Apr 7, 2025 · Design+Research · 12 min read
Designing evaluation interfaces for ML research
How I helped translate statistical concepts into interpretable visualizations for synthetic data quality assessment

THE CHALLENGE
Making data quality legible
In early 2024, I joined the ML research team at MOSTLY AI to work on a problem that sits at the intersection of statistics, privacy, and UX: how do you show users whether synthetic data is actually good enough to use?
Synthetic data promises privacy-safe alternatives to real datasets: critical for industries like healthcare and finance where sharing actual user data is restricted. But "good" synthetic data needs to balance two opposing goals:
Accuracy: Does it replicate the statistical patterns of the original?
Novelty: Is it different enough to protect privacy?
Copy the original data exactly? High accuracy, zero novelty, massive privacy risk.
Generate random noise? High novelty, zero accuracy, completely useless.
The sweet spot is data that captures real patterns while being meaningfully different from any original record. But how do you show that to users?
That challenge became a research paper and an open-source evaluation framework. My role: designing the visualization layer that makes complex statistical assessments interpretable for data scientists, ML engineers, and compliance teams.
THE PROBLEM
How do you show data is good enough?
The research team was building a comprehensive evaluation framework with dozens of metrics:
Low-dimensional accuracy (univariate, bivariate distributions)
High-dimensional similarity (embedding-based comparisons)
Privacy risk (nearest-neighbor distances)
Sequential coherence (for time-series data)
Each metric told part of the story. None told the whole story.
The core design challenge: How do you help users answer "Can I trust this synthetic data?" when the answer requires understanding multiple statistical dimensions simultaneously?
DESIGN PRINCIPLE 1
Progressive Disclosure
The problem: Show everything at once and you overwhelm users. Hide complexity and they don't trust the results.
The solution: Start with a single quality score, then enable drill-down into specific dimensions.

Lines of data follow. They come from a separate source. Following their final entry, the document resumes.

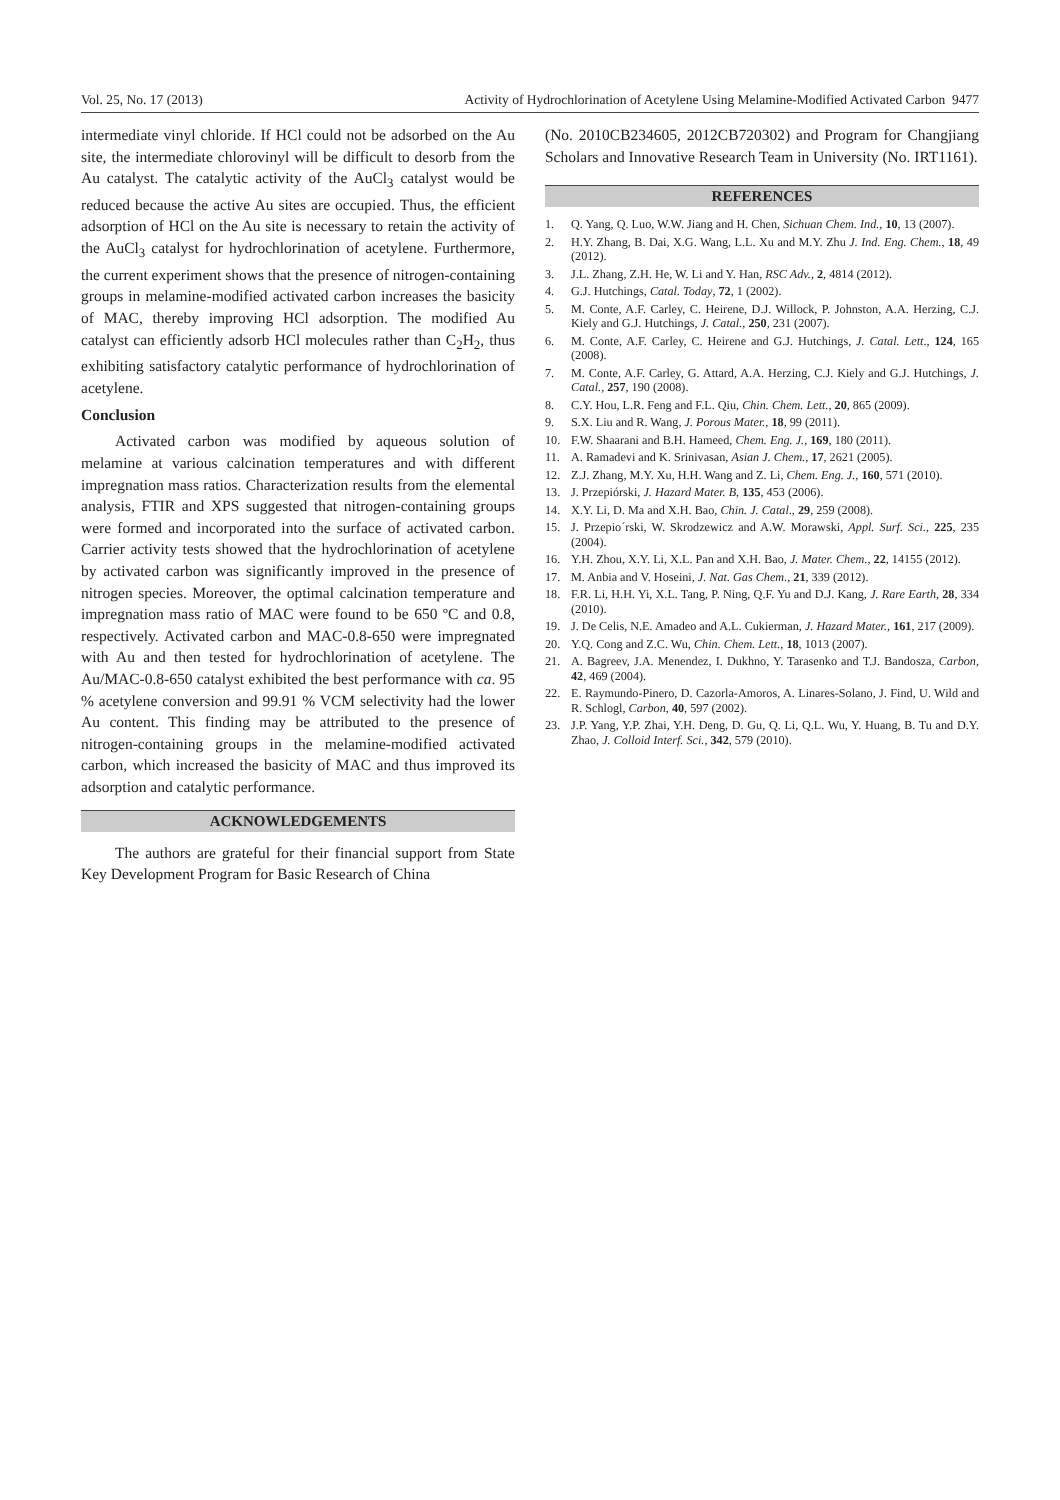Vol. 25, No. 17 (2013) Activity of Hydrochlorination of Acetylene Using Melamine-Modified Activated Carbon 9477
intermediate vinyl chloride. If HCl could not be adsorbed on the Au site, the intermediate chlorovinyl will be difficult to desorb from the Au catalyst. The catalytic activity of the AuCl<sub>3</sub> catalyst would be reduced because the active Au sites are occupied. Thus, the efficient adsorption of HCl on the Au site is necessary to retain the activity of the AuCl<sub>3</sub> catalyst for hydrochlorination of acetylene. Furthermore, the current experiment shows that the presence of nitrogen-containing groups in melamine-modified activated carbon increases the basicity of MAC, thereby improving HCl adsorption. The modified Au catalyst can efficiently adsorb HCl molecules rather than C<sub>2</sub>H<sub>2</sub>, thus exhibiting satisfactory catalytic performance of hydrochlorination of acetylene.
Conclusion
Activated carbon was modified by aqueous solution of melamine at various calcination temperatures and with different impregnation mass ratios. Characterization results from the elemental analysis, FTIR and XPS suggested that nitrogen-containing groups were formed and incorporated into the surface of activated carbon. Carrier activity tests showed that the hydrochlorination of acetylene by activated carbon was significantly improved in the presence of nitrogen species. Moreover, the optimal calcination temperature and impregnation mass ratio of MAC were found to be 650 ºC and 0.8, respectively. Activated carbon and MAC-0.8-650 were impregnated with Au and then tested for hydrochlorination of acetylene. The Au/MAC-0.8-650 catalyst exhibited the best performance with ca. 95 % acetylene conversion and 99.91 % VCM selectivity had the lower Au content. This finding may be attributed to the presence of nitrogen-containing groups in the melamine-modified activated carbon, which increased the basicity of MAC and thus improved its adsorption and catalytic performance.
ACKNOWLEDGEMENTS
The authors are grateful for their financial support from State Key Development Program for Basic Research of China
(No. 2010CB234605, 2012CB720302) and Program for Changjiang Scholars and Innovative Research Team in University (No. IRT1161).
REFERENCES
1. Q. Yang, Q. Luo, W.W. Jiang and H. Chen, Sichuan Chem. Ind., 10, 13 (2007).
2. H.Y. Zhang, B. Dai, X.G. Wang, L.L. Xu and M.Y. Zhu J. Ind. Eng. Chem., 18, 49 (2012).
3. J.L. Zhang, Z.H. He, W. Li and Y. Han, RSC Adv., 2, 4814 (2012).
4. G.J. Hutchings, Catal. Today, 72, 1 (2002).
5. M. Conte, A.F. Carley, C. Heirene, D.J. Willock, P. Johnston, A.A. Herzing, C.J. Kiely and G.J. Hutchings, J. Catal., 250, 231 (2007).
6. M. Conte, A.F. Carley, C. Heirene and G.J. Hutchings, J. Catal. Lett., 124, 165 (2008).
7. M. Conte, A.F. Carley, G. Attard, A.A. Herzing, C.J. Kiely and G.J. Hutchings, J. Catal., 257, 190 (2008).
8. C.Y. Hou, L.R. Feng and F.L. Qiu, Chin. Chem. Lett., 20, 865 (2009).
9. S.X. Liu and R. Wang, J. Porous Mater., 18, 99 (2011).
10. F.W. Shaarani and B.H. Hameed, Chem. Eng. J., 169, 180 (2011).
11. A. Ramadevi and K. Srinivasan, Asian J. Chem., 17, 2621 (2005).
12. Z.J. Zhang, M.Y. Xu, H.H. Wang and Z. Li, Chem. Eng. J., 160, 571 (2010).
13. J. Przepiórski, J. Hazard Mater. B, 135, 453 (2006).
14. X.Y. Li, D. Ma and X.H. Bao, Chin. J. Catal., 29, 259 (2008).
15. J. Przepio´rski, W. Skrodzewicz and A.W. Morawski, Appl. Surf. Sci., 225, 235 (2004).
16. Y.H. Zhou, X.Y. Li, X.L. Pan and X.H. Bao, J. Mater. Chem., 22, 14155 (2012).
17. M. Anbia and V. Hoseini, J. Nat. Gas Chem., 21, 339 (2012).
18. F.R. Li, H.H. Yi, X.L. Tang, P. Ning, Q.F. Yu and D.J. Kang, J. Rare Earth, 28, 334 (2010).
19. J. De Celis, N.E. Amadeo and A.L. Cukierman, J. Hazard Mater., 161, 217 (2009).
20. Y.Q. Cong and Z.C. Wu, Chin. Chem. Lett., 18, 1013 (2007).
21. A. Bagreev, J.A. Menendez, I. Dukhno, Y. Tarasenko and T.J. Bandosza, Carbon, 42, 469 (2004).
22. E. Raymundo-Pinero, D. Cazorla-Amoros, A. Linares-Solano, J. Find, U. Wild and R. Schlogl, Carbon, 40, 597 (2002).
23. J.P. Yang, Y.P. Zhai, Y.H. Deng, D. Gu, Q. Li, Q.L. Wu, Y. Huang, B. Tu and D.Y. Zhao, J. Colloid Interf. Sci., 342, 579 (2010).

Figure 1.0 Metrics Summary Dashboard
The summary view gives you the answer in 5 seconds:
Overall accuracy score (compared to theoretical maximum)
Similarity metrics (are synthetic samples indistinguishable from training?)
Distance metrics (are they copying original records?)
Each score links to detailed breakdowns. Users who trust the summary can stop there. Skeptics can verify every assumption.
DESIGN PRINCIPLE 2
Show the distribution, not just the score
The problem: A single number like "Univariate Accuracy: 94.2%" doesn't tell you where the synthetic data fails or succeeds.
The solution: Visualize every distribution comparison so users can see exactly where alignment breaks down.

Figure 2.0 Distribution comparisons: training data (gray) vs.
synthetic data (teal) with accuracy scores.
For each column in the dataset, we show two complementary views:
Distribution view (left): Overlaid density curves where training data (gray) and synthetic data (teal) are superimposed. When the curves align perfectly, you see a single merged shape. When they diverge, you immediately spot where the synthetic data deviates from the original pattern.
Binned view (right): The same comparison but discretized into buckets, showing the point-by-point accuracy across the value range. Each dot represents how closely synthetic matches training for that specific bucket.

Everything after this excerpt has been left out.